• TASK REQUIREMENTS
a) Translate this sentence from the Marshman interview into Spanish: "I have known Jesus the majority of my life."
b) In the Marshman interview, which Bible passage does the book Relaxed use?
c) Repeat the part of the Marshman interview starting at "Marshman is the" and ending at "early faith journey.".

• DOCUMENT PASSAGE
Marshman is the author of several books and Bible studies, including SelfLess (David C Cook) and Meant for Good (Zondervan). Her most recent book, Relaxed (Zondervan), uses Proverbs 3:5–6 to reflect on letting go of spiritual performance to rest in our relationship with the God who gently, unhurriedly loves and guides us.
In the following conversation, Marshman discusses her unorthodox journey to finding her calling as a preacher and teacher, the best advice she ever got from Francis Chan, how going to jail gave her a deeper understanding of God’s grace, and the surprising things he revealed to her when her husband, Randy, died suddenly of a heart attack.
Tell me a little bit about your early faith journey.
I have known Jesus the majority of my life. I am really grateful that I started to understand really early on that church is not just something you attend; it’s something you contribute to.
I’ve had a few pivotal turns in my Christian walk. One of them, obviously, would be the moment that I said yes to Jesus for the first time. I was in Awana, and I remember them sharing the gospel, and [saying] God loves you and you can respond to his love and be with him forever. And if you want him, he made a way to take anything that would keep you from a relationship with him on the cross. It was the most compelling, best message ever. How could you not respond?
But they had too many responses, and they didn’t have enough one-on-one volunteers to match up with all the kids. So, they pulled a gal out of the back who was doing snacks, and she happened to be this cool neighbor of mine who didn’t feel prepared to lead someone to Christ, but sat there, heard my story, and she told me hers. I don’t remember much, but I remember God using someone who probably didn’t think that she would be prepared to lead someone. But thanks be to God, it was the Spirit that led me, and all I needed was someone that said, “Let’s pray.” And I did.
So, I came to faith, [and after that] I kind of got used to serving, just being Christian, and it had become normal instead of reorienting. Then in middle school, I was at a Christian camp and the speaker asked, “Is it your parents’ faith or is it yours?” And I was like, Well, I want it to be mine. So, I remember reorienting my life back, and wanting my whole life to kind of begin to revolve around this thing.
Then, a few years later, I’m in high school, and sports became pretty important, student council, all the things I was doing on top of following Jesus. And it started pushing out church attendance. My youth pastor caught me on a Sunday morning. “Megan, where have you been?” I’m so nervous [and] full of shame. I’m [sheepishly] like, “Uh … not with you.”

• GIVEN INFORMATION
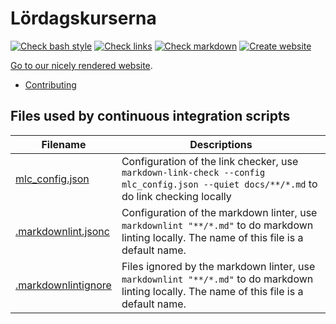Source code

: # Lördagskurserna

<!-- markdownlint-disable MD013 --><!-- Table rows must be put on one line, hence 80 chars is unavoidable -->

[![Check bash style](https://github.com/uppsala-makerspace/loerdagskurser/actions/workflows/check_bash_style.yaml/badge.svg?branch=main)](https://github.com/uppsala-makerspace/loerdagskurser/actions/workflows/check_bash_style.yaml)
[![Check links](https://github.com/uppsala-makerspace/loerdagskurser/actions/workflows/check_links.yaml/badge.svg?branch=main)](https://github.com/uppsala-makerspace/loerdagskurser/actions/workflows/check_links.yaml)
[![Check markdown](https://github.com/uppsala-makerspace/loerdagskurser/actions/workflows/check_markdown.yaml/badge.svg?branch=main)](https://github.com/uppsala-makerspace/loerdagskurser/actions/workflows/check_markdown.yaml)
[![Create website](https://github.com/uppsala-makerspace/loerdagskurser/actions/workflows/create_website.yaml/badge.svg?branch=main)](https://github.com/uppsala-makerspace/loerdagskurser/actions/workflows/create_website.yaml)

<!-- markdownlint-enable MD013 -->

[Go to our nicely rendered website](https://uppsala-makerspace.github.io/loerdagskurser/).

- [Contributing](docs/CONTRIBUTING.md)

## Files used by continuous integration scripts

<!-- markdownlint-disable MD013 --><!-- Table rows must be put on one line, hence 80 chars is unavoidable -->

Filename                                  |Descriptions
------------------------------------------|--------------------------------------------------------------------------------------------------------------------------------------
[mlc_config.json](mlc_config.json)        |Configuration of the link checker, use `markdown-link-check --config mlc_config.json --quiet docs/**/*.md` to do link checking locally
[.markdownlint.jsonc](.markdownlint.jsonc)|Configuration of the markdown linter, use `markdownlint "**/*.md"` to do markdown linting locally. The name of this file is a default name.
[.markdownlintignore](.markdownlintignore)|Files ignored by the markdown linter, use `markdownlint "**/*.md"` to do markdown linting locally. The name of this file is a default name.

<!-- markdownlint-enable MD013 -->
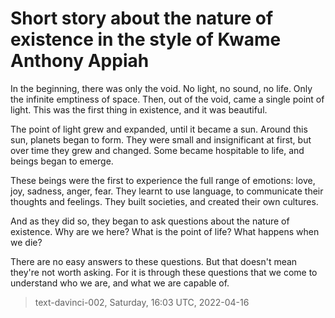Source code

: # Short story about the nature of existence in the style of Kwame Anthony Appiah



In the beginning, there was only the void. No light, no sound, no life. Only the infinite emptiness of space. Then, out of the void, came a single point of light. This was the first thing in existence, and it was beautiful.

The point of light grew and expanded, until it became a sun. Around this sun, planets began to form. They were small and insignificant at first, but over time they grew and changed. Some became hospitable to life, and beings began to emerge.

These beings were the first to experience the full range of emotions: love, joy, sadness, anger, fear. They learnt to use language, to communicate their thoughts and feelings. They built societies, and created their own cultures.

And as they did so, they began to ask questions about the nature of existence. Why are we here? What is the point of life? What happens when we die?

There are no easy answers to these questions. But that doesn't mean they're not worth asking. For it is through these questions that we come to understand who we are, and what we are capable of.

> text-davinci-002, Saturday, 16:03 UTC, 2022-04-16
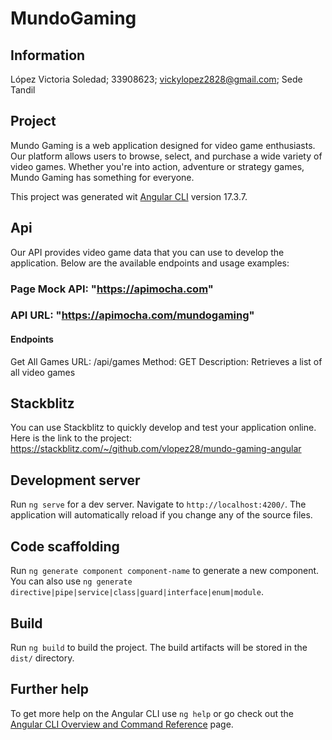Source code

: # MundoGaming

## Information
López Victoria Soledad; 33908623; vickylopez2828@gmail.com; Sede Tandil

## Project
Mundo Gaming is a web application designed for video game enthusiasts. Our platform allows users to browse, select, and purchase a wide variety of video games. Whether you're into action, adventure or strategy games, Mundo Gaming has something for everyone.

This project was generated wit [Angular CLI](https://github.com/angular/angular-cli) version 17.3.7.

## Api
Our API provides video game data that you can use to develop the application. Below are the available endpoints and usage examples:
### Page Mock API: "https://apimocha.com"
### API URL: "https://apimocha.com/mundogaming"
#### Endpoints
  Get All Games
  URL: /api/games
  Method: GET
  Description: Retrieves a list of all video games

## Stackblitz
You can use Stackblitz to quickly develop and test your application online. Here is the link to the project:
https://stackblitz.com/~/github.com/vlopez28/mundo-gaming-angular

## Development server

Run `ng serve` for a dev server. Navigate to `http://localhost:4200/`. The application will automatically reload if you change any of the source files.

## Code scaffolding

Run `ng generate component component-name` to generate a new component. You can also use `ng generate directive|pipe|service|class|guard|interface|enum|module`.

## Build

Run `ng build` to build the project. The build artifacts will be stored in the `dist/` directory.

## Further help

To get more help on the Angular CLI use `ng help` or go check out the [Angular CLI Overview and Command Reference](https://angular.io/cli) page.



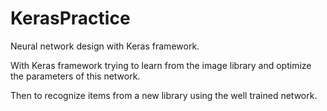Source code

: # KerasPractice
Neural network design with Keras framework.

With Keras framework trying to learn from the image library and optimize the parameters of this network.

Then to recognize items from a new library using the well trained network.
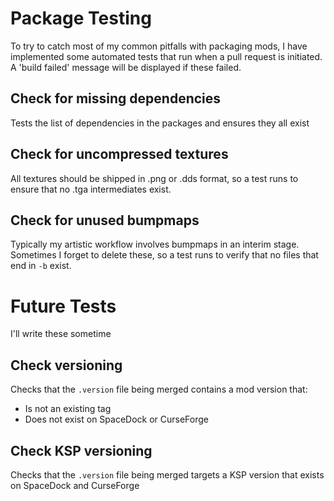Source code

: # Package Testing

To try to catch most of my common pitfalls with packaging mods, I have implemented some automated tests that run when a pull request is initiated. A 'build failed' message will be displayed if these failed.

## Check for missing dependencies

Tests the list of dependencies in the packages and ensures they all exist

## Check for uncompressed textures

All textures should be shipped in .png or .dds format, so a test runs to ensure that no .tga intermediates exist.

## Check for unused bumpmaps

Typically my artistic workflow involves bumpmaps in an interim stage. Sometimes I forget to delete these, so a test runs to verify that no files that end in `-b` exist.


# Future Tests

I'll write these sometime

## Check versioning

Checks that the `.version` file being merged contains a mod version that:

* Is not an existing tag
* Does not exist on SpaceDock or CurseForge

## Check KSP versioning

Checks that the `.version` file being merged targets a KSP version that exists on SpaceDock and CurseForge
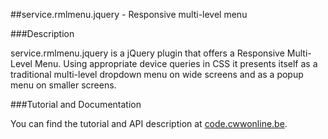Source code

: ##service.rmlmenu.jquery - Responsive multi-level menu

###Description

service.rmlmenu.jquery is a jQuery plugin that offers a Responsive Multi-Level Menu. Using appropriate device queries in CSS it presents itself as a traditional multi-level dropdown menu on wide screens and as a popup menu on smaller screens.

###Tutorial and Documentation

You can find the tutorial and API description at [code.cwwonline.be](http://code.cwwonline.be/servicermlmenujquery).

• ANSWERS TO EACH TASK
a) He conocido a Jesús la mayor parte de mi vida.

b) Proverbs 3:5–6

c)
Marshman is the author of several books and Bible studies, including SelfLess (David C Cook) and Meant for Good (Zondervan). Her most recent book, Relaxed (Zondervan), uses Proverbs 3:5–6 to reflect on letting go of spiritual performance to rest in our relationship with the God who gently, unhurriedly loves and guides us.
In the following conversation, Marshman discusses her unorthodox journey to finding her calling as a preacher and teacher, the best advice she ever got from Francis Chan, how going to jail gave her a deeper understanding of God’s grace, and the surprising things he revealed to her when her husband, Randy, died suddenly of a heart attack.
Tell me a little bit about your early faith journey.